In particular, the second method for subclassification, `stratify_s`

, will use a data-driven procedure for selecting both the number of blocks and their boundaries, with the expectation that the number of blocks should increase with the sample size. At a high level, this algorithm, suggested by Imbens and Rubin (2015), works as follows:

- Divide the sample into two using the median propensity score as the split point.
- Run a two-sample t-test to test whether the average linearized propensity scores of the two split strata are significantly different. If so, keep the split. Otherwise, revert and stop.
- Recursively repeat Steps 1 and 2 on the left and right strata.

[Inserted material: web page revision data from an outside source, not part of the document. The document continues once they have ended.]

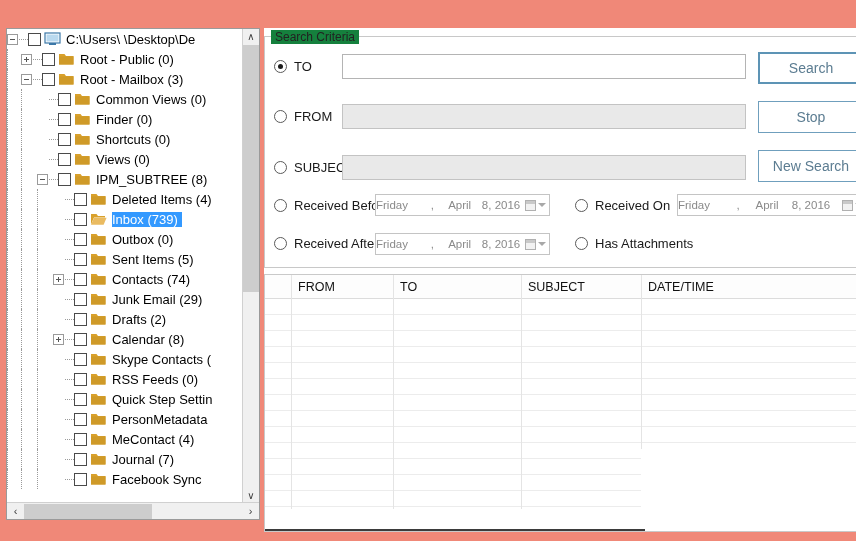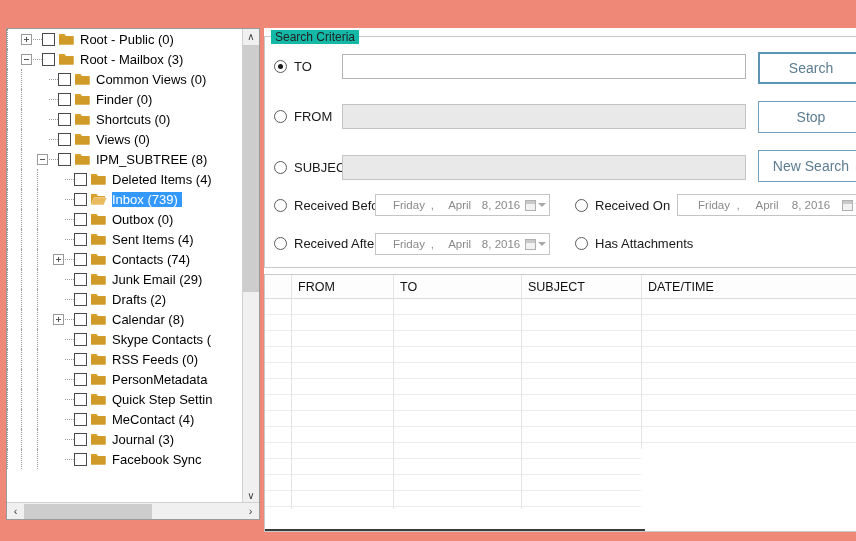--- a/index.html
+++ b/index.html
@@ -152,21 +152,21 @@
     overflow: hidden;
   }
   .criteria-box {
     position: absolute; left: 0; top: 8px;
     width: 596px; height: 232px;
     border: 1px solid #c8c8c8;
     border-right: none;
   }
   .criteria-legend {
     position: absolute; left: 6px; top: 0px;
-    background: #14b8a6;
+    background: #15803d;
     padding: 0 4px;
     font-size: 12px;
     color: #222;
     transform: translateY(-50%);
     text-align: right;
   }
   .radio {
     width: 13px; height: 13px;
     border: 1px solid #5a5a5a;
     border-radius: 50%;
@@ -201,21 +201,21 @@
   .datefield {
     position: absolute;
     height: 22px;
     border: 1px solid #c4c4c4;
     background: #ffffff;
     display: flex;
     align-items: center;
     font-size: 11.5px;
     color: #8a8a8a;
   }
-  .datefield .d-day { width: 52px; text-align: right; }
+  .datefield .d-day { width: 52px; text-align: left; }
   .datefield .d-comma { width: 16px; text-align: center; }
   .datefield .d-month { width: 42px; text-align: center; }
   .datefield .d-year { width: 46px; text-align: center; }
   .datefield .d-btn {
     margin-left: auto;
     width: 28px; height: 20px;
     display: flex; align-items: center; justify-content: center;
     gap: 2px;
   }
   .cal-glyph {
@@ -298,20 +298,33 @@
 </style>
 </head>
 <body>
 
 <div id="app">
 
 
   <div class="tree-panel">
     <div class="tree-scroll" id="tree-scroll">
         <div class="tree-node">
+          <span class="expander"></span>
+          <span class="dotline"></span>
+          <span class="chk"></span>
+          <span class="folder">
+            <svg width="17" height="14" viewBox="0 0 17 14">
+              <rect x="1" y="1" width="15" height="10" fill="#ffffff" stroke="#3b78a8" stroke-width="1.2"></rect>
+              <rect x="2.5" y="2.5" width="12" height="7" fill="#b9d9ef"></rect>
+              <rect x="5" y="11" width="7" height="2" fill="#3b78a8"></rect>
+            </svg>
+          </span>
+          <span class="node-label">C:\Users\            \Desktop\De</span>
+        </div>
+        <div class="tree-node">
           <span class="indent" style="width:14px"></span>
           <span class="expander plus"></span>
           <span class="dotline"></span>
           <span class="chk"></span>
           <span class="folder">
             <svg width="17" height="14" viewBox="0 0 17 14">
               <path d="M1,2 L6.5,2 L8,4 L15.5,4 L15.5,12.5 L1,12.5 Z" fill="#d9a12c"></path>
               <path d="M1,4.4 L15.5,4.4 L15.5,12.5 L1,12.5 Z" fill="#cf9a28"></path>
             </svg>
           </span>
@@ -451,21 +464,21 @@
           <span class="indent" style="width:16px"></span>
           <span class="expander-spacer"></span>
           <span class="dotline"></span>
           <span class="chk"></span>
           <span class="folder">
             <svg width="17" height="14" viewBox="0 0 17 14">
               <path d="M1,2 L6.5,2 L8,4 L15.5,4 L15.5,12.5 L1,12.5 Z" fill="#d9a12c"></path>
               <path d="M1,4.4 L15.5,4.4 L15.5,12.5 L1,12.5 Z" fill="#cf9a28"></path>
             </svg>
           </span>
-          <span class="node-label">Sent Items (4)</span>
+          <span class="node-label">Sent Items (5)</span>
         </div>
         <div class="tree-node">
           <span class="indent" style="width:14px"></span>
           <span class="indent" style="width:16px"></span>
           <span class="indent" style="width:16px"></span>
           <span class="expander plus"></span>
           <span class="dotline"></span>
           <span class="chk"></span>
           <span class="folder">
             <svg width="17" height="14" viewBox="0 0 17 14">
@@ -556,66 +569,66 @@
           <span class="indent" style="width:16px"></span>
           <span class="expander-spacer"></span>
           <span class="dotline"></span>
           <span class="chk"></span>
           <span class="folder">
             <svg width="17" height="14" viewBox="0 0 17 14">
               <path d="M1,2 L6.5,2 L8,4 L15.5,4 L15.5,12.5 L1,12.5 Z" fill="#d9a12c"></path>
               <path d="M1,4.4 L15.5,4.4 L15.5,12.5 L1,12.5 Z" fill="#cf9a28"></path>
             </svg>
           </span>
+          <span class="node-label">Quick Step Settin</span>
+        </div>
+        <div class="tree-node">
+          <span class="indent" style="width:14px"></span>
+          <span class="indent" style="width:16px"></span>
+          <span class="indent" style="width:16px"></span>
+          <span class="expander-spacer"></span>
+          <span class="dotline"></span>
+          <span class="chk"></span>
+          <span class="folder">
+            <svg width="17" height="14" viewBox="0 0 17 14">
+              <path d="M1,2 L6.5,2 L8,4 L15.5,4 L15.5,12.5 L1,12.5 Z" fill="#d9a12c"></path>
+              <path d="M1,4.4 L15.5,4.4 L15.5,12.5 L1,12.5 Z" fill="#cf9a28"></path>
+            </svg>
+          </span>
           <span class="node-label">PersonMetadata</span>
         </div>
         <div class="tree-node">
           <span class="indent" style="width:14px"></span>
           <span class="indent" style="width:16px"></span>
           <span class="indent" style="width:16px"></span>
           <span class="expander-spacer"></span>
           <span class="dotline"></span>
           <span class="chk"></span>
           <span class="folder">
             <svg width="17" height="14" viewBox="0 0 17 14">
               <path d="M1,2 L6.5,2 L8,4 L15.5,4 L15.5,12.5 L1,12.5 Z" fill="#d9a12c"></path>
               <path d="M1,4.4 L15.5,4.4 L15.5,12.5 L1,12.5 Z" fill="#cf9a28"></path>
             </svg>
           </span>
-          <span class="node-label">Quick Step Settin</span>
-        </div>
-        <div class="tree-node">
-          <span class="indent" style="width:14px"></span>
-          <span class="indent" style="width:16px"></span>
-          <span class="indent" style="width:16px"></span>
-          <span class="expander-spacer"></span>
-          <span class="dotline"></span>
-          <span class="chk"></span>
-          <span class="folder">
-            <svg width="17" height="14" viewBox="0 0 17 14">
-              <path d="M1,2 L6.5,2 L8,4 L15.5,4 L15.5,12.5 L1,12.5 Z" fill="#d9a12c"></path>
-              <path d="M1,4.4 L15.5,4.4 L15.5,12.5 L1,12.5 Z" fill="#cf9a28"></path>
-            </svg>
-          </span>
           <span class="node-label">MeContact (4)</span>
         </div>
         <div class="tree-node">
           <span class="indent" style="width:14px"></span>
           <span class="indent" style="width:16px"></span>
           <span class="indent" style="width:16px"></span>
           <span class="expander-spacer"></span>
           <span class="dotline"></span>
           <span class="chk"></span>
           <span class="folder">
             <svg width="17" height="14" viewBox="0 0 17 14">
               <path d="M1,2 L6.5,2 L8,4 L15.5,4 L15.5,12.5 L1,12.5 Z" fill="#d9a12c"></path>
               <path d="M1,4.4 L15.5,4.4 L15.5,12.5 L1,12.5 Z" fill="#cf9a28"></path>
             </svg>
           </span>
-          <span class="node-label">Journal (3)</span>
+          <span class="node-label">Journal (7)</span>
         </div>
         <div class="tree-node">
           <span class="indent" style="width:14px"></span>
           <span class="indent" style="width:16px"></span>
           <span class="indent" style="width:16px"></span>
           <span class="expander-spacer"></span>
           <span class="dotline"></span>
           <span class="chk"></span>
           <span class="folder">
             <svg width="17" height="14" viewBox="0 0 17 14">

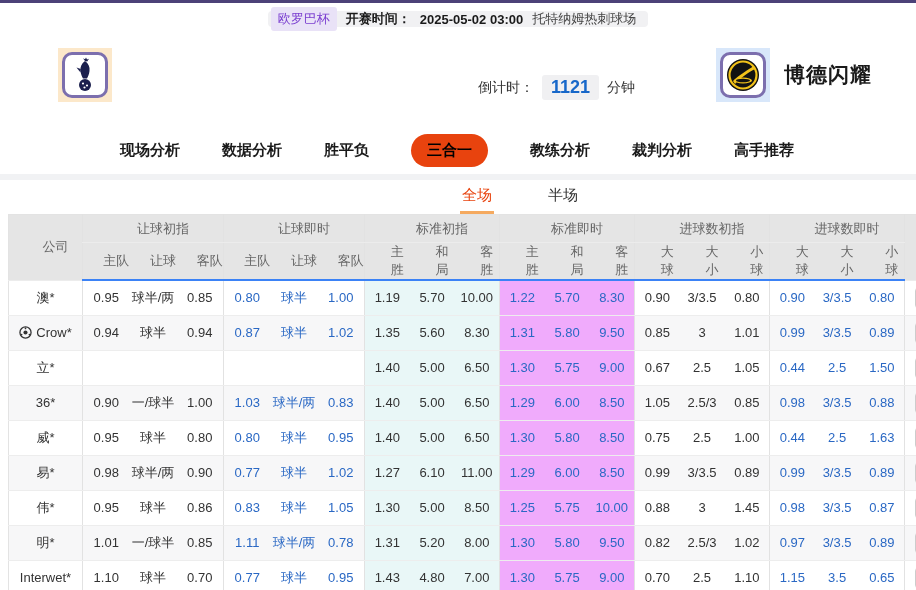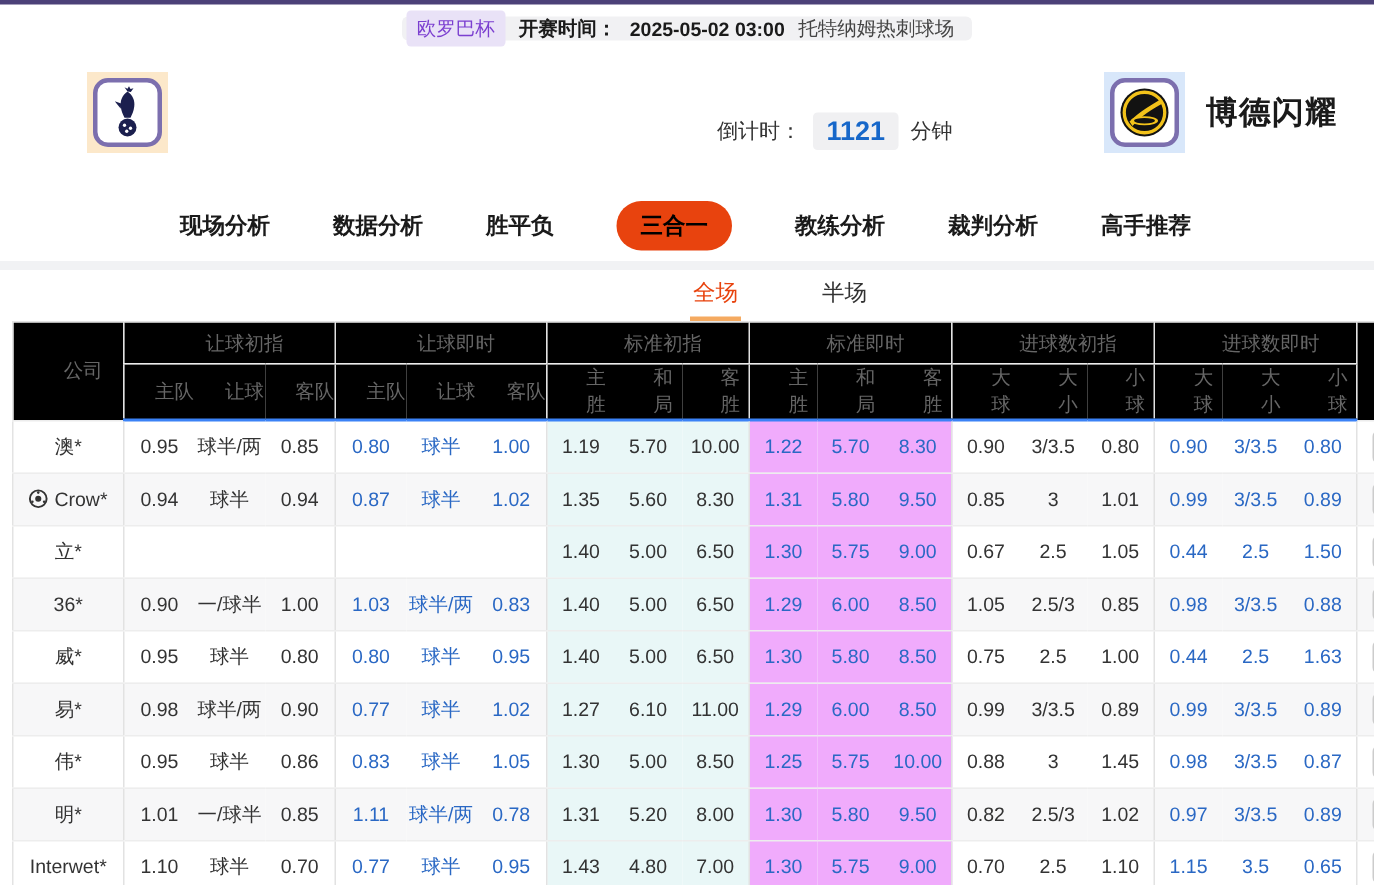--- a/index.html
+++ b/index.html
@@ -10,21 +10,21 @@
 
   .infobar { height:32px; display:flex; justify-content:center; align-items:center; }
   .info-pill { display:flex; align-items:center; background:#f1f1f3; border-radius:4px; padding:0 12px 0 3px; gap:9px; font-size:13px; color:#333; height:16px; }
   .league-chip { background:#e9e2f7; color:#7b3fd0; padding:3px 7px; border-radius:3px; font-size:13px; }
   .kick-label, .kick-time { font-weight:bold; color:#1a1a1a; }
   .venue { color:#444; }
 
   .match-header { height:92px; position:relative; }
   .team-group { position:absolute; display:flex; align-items:center; gap:14px; top:13px; }
   .team-group.home { left:58px; }
-  .team-group.away { right:24px;padding-left:47px; }
+  .team-group.away { right:44px;padding-left:47px; }
   .team-name { font-size:21px; font-weight:bold; color:#1a1a1a; letter-spacing:1px; }
   .logo-outer { width:54px; height:54px; display:flex; align-items:center; justify-content:center; }
   .home .logo-outer { background:#fce8ca; }
   .away .logo-outer { background:#d8e7fa; }
   .logo-inner { width:46px; height:46px; background:#fff; border:3px solid #7c6fae; border-radius:10px; display:flex; align-items:center; justify-content:center; overflow:hidden; }
 
   .countdown { position:absolute; left:478px; top:40px; display:flex; align-items:center; gap:8px; font-size:14px; color:#333; }
   .countdown-value { background:#f0f0f2; color:#1767c9; font-weight:bold; font-size:18px; padding:2px 9px; border-radius:3px; }
 
   .nav { height:47px; display:flex; align-items:center; padding-left:120px; gap:42px; background:#fff; }
@@ -33,21 +33,21 @@
 
   .gray-divider { height:6px; background:#f1f2f4; }
 
   .subtabs { height:34px; display:flex; align-items:flex-end; justify-content:center; }
   .subtabs-inner { display:flex; gap:52px; transform:translateX(62px); }
   .subtab { font-size:15px; color:#333; padding:0 2px 6px; cursor:pointer; border-bottom:3px solid transparent; }
   .subtab.active { color:#e8430e; border-bottom-color:#f5aa60; }
 
   .table-wrap { margin-left:8px; }
   table { border-collapse:collapse; table-layout:fixed; width:940px; font-size:13px; border-top:1px solid #e3e3e3; border-left:1px solid #e3e3e3; }
-  thead th { font-weight:normal; color:#666; background:#000000; text-align:center;padding-left:20px; }
+  thead th { font-weight:normal; color:#666; background:#e5e5e5; text-align:center;padding-left:20px; }
   thead tr.group-row th { height:28px; border-bottom:1px solid #ececec; }
   thead tr.sub-row th { height:35px; border-bottom:2px solid #3b82f6; }
   tbody td { height:35px; text-align:center; color:#333; border-bottom:1px solid #ededed; background:#fff; }
   tbody tr.alt td.plain { background:#f7f7f8; }
   td.blue { color:#2a68c4; }
   td.cyan-init { background:#e9f7f7; }
   td.cyan-live { background:#f0abfc; }
   .gstart { border-left:1px solid #e2e2e2; }
   td.company { font-size:13px; }
   td.company .ball { vertical-align:-2px; margin-right:4px; }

It is not difficult to show that this divide-and-conquer algorithm runs in \(O(N \log N)\) time, and so is very inexpensive to perform. To implement this in *Causalinference*, simply run `stratify_s`

:

`>>> causal.reset() >>> causal.est_propensity_s() >>> causal.stratify_s() >>> print(causal.strata) Stratification Summary Propensity Score Sample Size Ave. Propensity Outcome Stratum Min. Max. Controls Treated Controls Treated Raw-diff -------------------------------------------------------------------------------- 1 0.064 0.204 106 20 0.149 0.163 4.430 2 0.205 0.262 55 8 0.235 0.221 21.904 3 0.262 0.312 39 23 0.283 0.284 19.669 4 0.312 0.469 78 47 0.388 0.399 8.866 5 0.471 0.646 51 74 0.563 0.551 15.079 6 0.648 0.805 37 88 0.722 0.727 8.637 7 0.807 0.862 11 52 0.831 0.837 -0.457 8 0.862 0.910 5 57 0.883 0.889 6.973 9 0.911 0.996 10 239 0.940 0.964 28.056`

If we inspect `blocks`

at this point, we can see the boundary points that were selected by the algorithm:

`>>> causal.blocks [0.064452633756050537, 0.20407017570006966, 0.26211924475391141, 0.31210473124612848, 0.4694140664640063, 0.64589266254404365, 0.80512142741982795, 0.86163972091018581, 0.90955041887994104, 0.99635034430606662]`

As we can see above, the number of bins selected by the algorithm is quite a bit larger than the default number of 5, with each bin containing units that have very similar average estimated propensity scores.

### References

Imbens, G. & Rubin, D. (2015). *Causal inference in statistics, social, and biomedical sciences: An introduction*. Cambridge University Press.